A primeira vítima a formalizar a denúncia foi uma técnica em nutrição de 51 anos que havia levado sua mãe ao pronto atendimento.
Enquanto aguardavam, o homem, que estava sentado atrás delas, passou a mão nas nádegas da vítima pelo vão da cadeira.
Após a mulher questionar o suspeito e trocar de lugar, ele repetiu a ação pela segunda vez.
A vítima chegou a questionar a equipe de enfermagem sobre uma possível condição mental do agressor, mas foi informada de que o indivíduo apresentava comportamento normal e não possuía diagnósticos aparentes que justificassem os atos.
Orientada a acionar a segurança, a mulher foi novamente abordada quando o homem retornou portando um copo de água e tentou agarrá-la à força.
Foi quando ela gritou por socorro, atraindo a atenção de presentes e da equipe de segurança patrimonial.
Confissão e comportamento agressivo
Durante a abordagem da Guarda Municipal, o suspeito confessou tranquilamente as importunações, afirmando que praticava esse tipo de conduta de forma constante contra outras mulheres.
Em seguida, ele chamou uma das guardas municipais femininas e, quando ela se aproximou achando que ele tinha alguma dúvida, o homem tentou passar a mão em suas partes íntimas e ainda gesticulou atos obscenos.
Foi dada voz de prisão ao suspeito, sendo necessária a utilização de algemas devido ao fundado receio de perigo à integridade física dele e da própria equipe.
Segundo o relato das autoridades, outras mulheres também teriam sido alvo de tentativas semelhantes no local, mas não manifestaram interesse em comparecer à delegacia para registro formal.
Comportamento na delegacia
O comportamento agressivo do suspeito continuou mesmo na delegacia. Ainda dentro da viatura, ele se dirigiu à escrivã de polícia responsável pelo registro do boletim de ocorrência, usando palavras de baixo calão e afirmando que tocaria em suas partes íntimas na frente dos guardas municipais.
Durante o atendimento policial, o homem não cooperou, recusando-se a fornecer qualquer tipo de informação, a coletar suas digitais e a realizar o interrogatório.
A equipe relatou dificuldades até mesmo para realizar a revista pessoal.
Prisão homologada e pedido de preventiva
O delegado Dr. Paulo Sergio Martins, responsável pelo plantão, homologou a prisão em flagrante pelo crime de importunação sexual (artigo 215-A do Código Penal), que prevê pena de reclusão de 1 a 5 anos.

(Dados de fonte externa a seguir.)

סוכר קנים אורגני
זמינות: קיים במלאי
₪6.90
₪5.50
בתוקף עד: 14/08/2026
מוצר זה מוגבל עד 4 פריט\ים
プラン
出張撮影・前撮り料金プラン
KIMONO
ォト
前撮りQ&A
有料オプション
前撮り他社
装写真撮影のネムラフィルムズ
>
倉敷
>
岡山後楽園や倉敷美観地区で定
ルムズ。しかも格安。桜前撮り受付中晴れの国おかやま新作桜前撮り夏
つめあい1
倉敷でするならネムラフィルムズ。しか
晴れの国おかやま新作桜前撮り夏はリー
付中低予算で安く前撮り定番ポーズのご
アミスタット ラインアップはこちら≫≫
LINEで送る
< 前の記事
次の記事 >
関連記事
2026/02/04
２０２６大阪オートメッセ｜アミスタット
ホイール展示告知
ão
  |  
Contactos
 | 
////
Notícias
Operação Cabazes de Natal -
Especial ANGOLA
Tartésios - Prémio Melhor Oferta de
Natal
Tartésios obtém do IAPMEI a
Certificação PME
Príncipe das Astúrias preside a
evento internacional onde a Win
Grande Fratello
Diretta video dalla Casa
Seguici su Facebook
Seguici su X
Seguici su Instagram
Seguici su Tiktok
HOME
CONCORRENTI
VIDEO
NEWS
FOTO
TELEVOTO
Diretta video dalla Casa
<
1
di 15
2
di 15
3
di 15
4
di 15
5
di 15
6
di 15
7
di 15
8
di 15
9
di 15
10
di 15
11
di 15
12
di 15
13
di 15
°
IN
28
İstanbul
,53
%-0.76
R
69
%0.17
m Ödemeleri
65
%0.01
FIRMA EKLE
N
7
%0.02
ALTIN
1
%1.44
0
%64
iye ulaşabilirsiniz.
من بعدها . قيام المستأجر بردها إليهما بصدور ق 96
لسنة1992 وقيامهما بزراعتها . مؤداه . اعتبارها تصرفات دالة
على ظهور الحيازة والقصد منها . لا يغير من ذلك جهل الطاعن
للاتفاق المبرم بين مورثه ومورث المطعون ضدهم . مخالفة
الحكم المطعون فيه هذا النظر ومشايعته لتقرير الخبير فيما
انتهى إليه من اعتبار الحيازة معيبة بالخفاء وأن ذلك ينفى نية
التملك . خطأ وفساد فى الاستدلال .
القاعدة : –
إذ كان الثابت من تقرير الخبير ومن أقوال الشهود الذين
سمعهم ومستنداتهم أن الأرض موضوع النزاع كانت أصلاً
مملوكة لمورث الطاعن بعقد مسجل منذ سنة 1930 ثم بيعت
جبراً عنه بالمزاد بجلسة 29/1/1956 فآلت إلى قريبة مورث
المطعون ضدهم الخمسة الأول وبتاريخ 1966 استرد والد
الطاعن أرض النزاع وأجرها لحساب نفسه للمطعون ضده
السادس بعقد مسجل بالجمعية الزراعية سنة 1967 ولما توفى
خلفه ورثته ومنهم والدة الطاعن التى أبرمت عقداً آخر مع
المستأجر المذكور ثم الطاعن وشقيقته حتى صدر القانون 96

O crime foi praticado contra duas vítimas formalmente identificadas: a técnica em nutrição e a guarda municipal.
Na decisão, a autoridade policial destacou a gravidade concreta do delito, evidenciada pelas atitudes realizadas no interior de um estabelecimento de saúde, contra diferentes vítimas, e posteriormente em solo policial.
O delegado também mencionou que o suspeito afirmou informalmente, por diversas vezes, que tinha o costume de realizar importunações sexuais contra mulheres nas ruas da cidade e nos ônibus, demonstrando periculosidade social.
Dr. Paulo Sergio Martins representou pela conversão da prisão em flagrante em prisão preventiva, argumentando que as medidas cautelares alternativas mostram-se insuficientes diante da gravidade do caso.
O delegado pede à Justiça de Jundiaí que mantenha o autor na Cadeia até o julgamento, pelo bem da sociedade jundiaiense.
A decisão foi fundamentada na necessidade de garantia da ordem pública e para impedir a reiteração delitiva.
O caso foi encaminhado ao Poder Judiciário para realização de audiência de custódia no prazo de 24 horas, conforme determina a legislação.
O Ministério Público também foi notificado para acompanhamento do processo.